It will serve as a trust mark and further enable the development of the mobile internet community, said Alexa Raad, MTLD’s VP of marketing and business development. The Dublin, Ireland-based company, which is better known as Dotmobi, this week announced plans for a directory of mobile sites with information about their content, again not restricted to .mobi sites.

There is scant information about mobile content, said Raad. Though some of the big search engines are rumored to have carried out research of their own, they haven’t shared it. She said that although .mobi sites number only 380 to date, there are currently some 200,000 mobile sites, which she said compares with around 90 million domain names on fixed lines. That disparity also explains why there is an ample supply of reports on quality, usability, and ease of access for the fixed-line internet, with companies like Keynote and Gomez specializing in this area.

The idea is to publish information specifically on mobile sites. We estimate that around 35% to 38% of sites have good, multilayered content rather than just operating as parking sites, said Raad.
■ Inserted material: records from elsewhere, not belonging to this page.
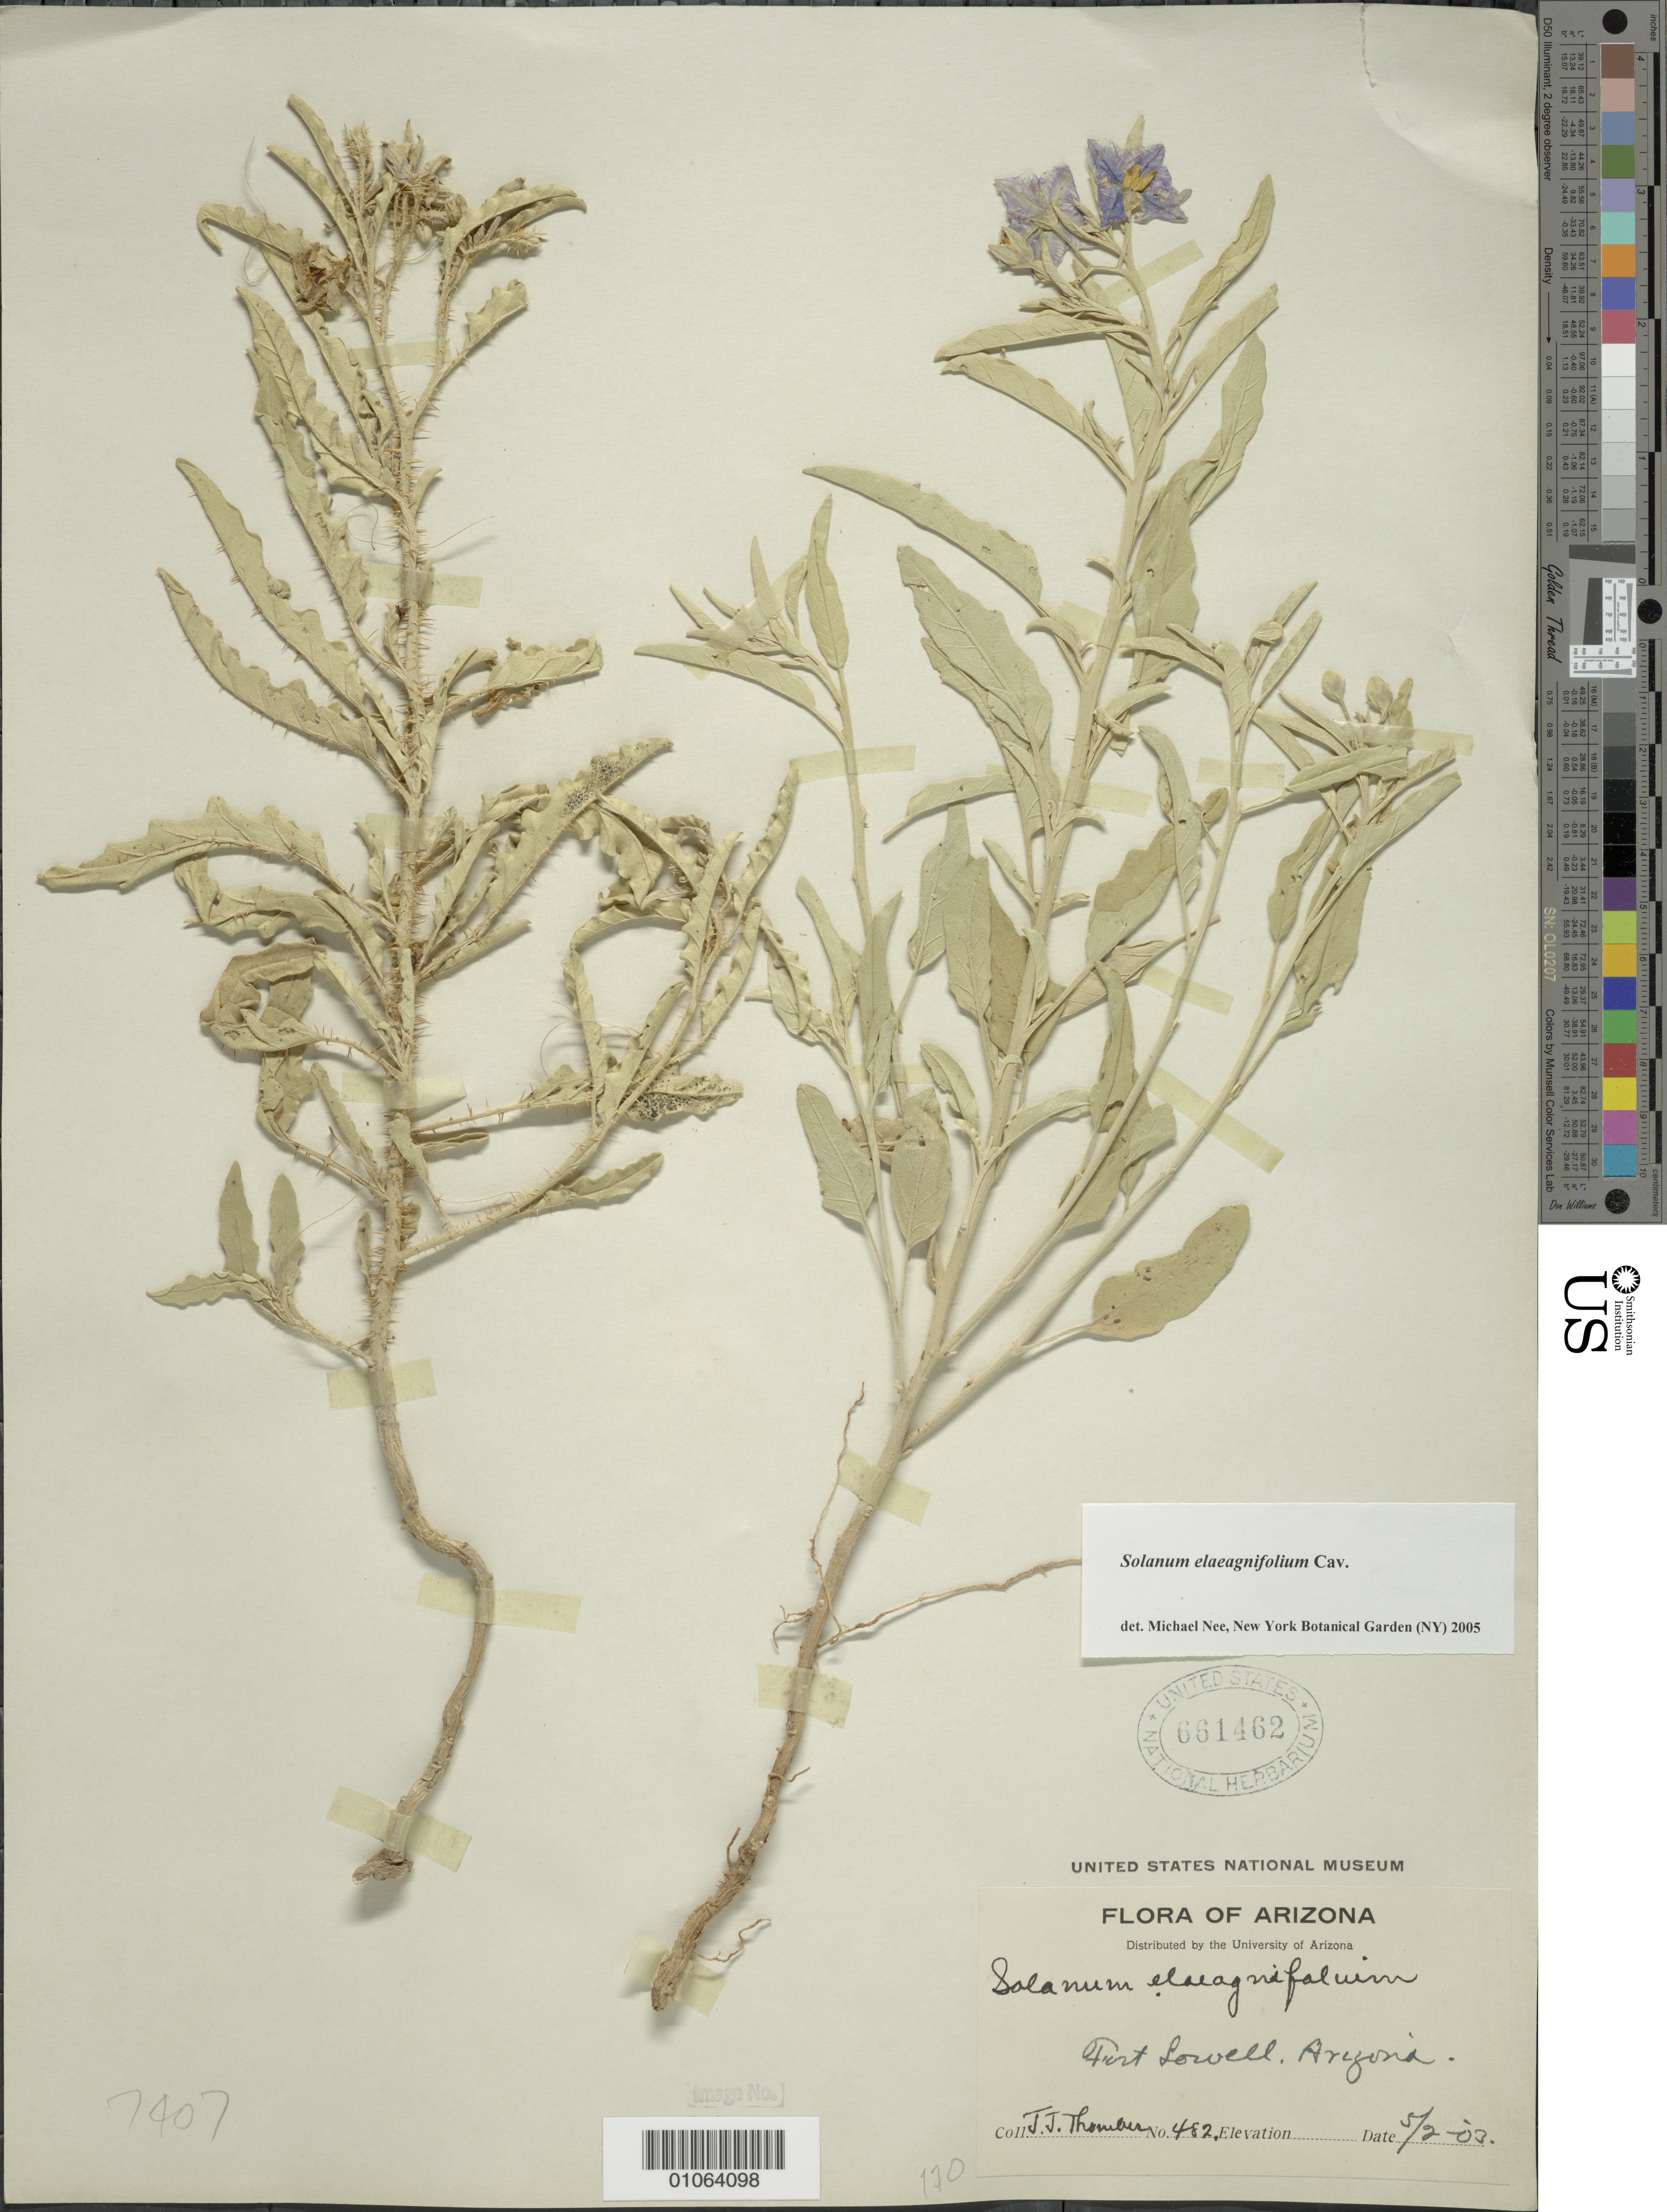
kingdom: Plantae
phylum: Tracheophyta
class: Magnoliopsida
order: Solanales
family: Solanaceae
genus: Solanum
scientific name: Solanum elaeagnifolium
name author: Cav.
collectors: J. Thornber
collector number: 482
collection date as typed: Transcribed d/m/y: 5/2/3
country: United States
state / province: Arizona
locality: Fort Lowell.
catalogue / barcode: US 661462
She said Dotmobi has yet to decide whether or not to charge companies to have their site listed in the directory, or publish it for free with a view to fomenting overall growth of the market. She said the company currently uses the money from .mobi registration fees to pour back into the development of the community.

These initiatives join others from Dotmobi designed to stimulate the development of the mobile internet. There is a site called ready.mobi where a non-mobile site can be gauged on a scale of 1 to 5 for its mobile-readiness which takes into account how long downloads take and how much they cost.

site.mobi offers free site creation with templates and uploads, and a developer forum called dev.mobi, with information about creating more complex sites to run across different OSes, handsets and browsers, plus open source tools.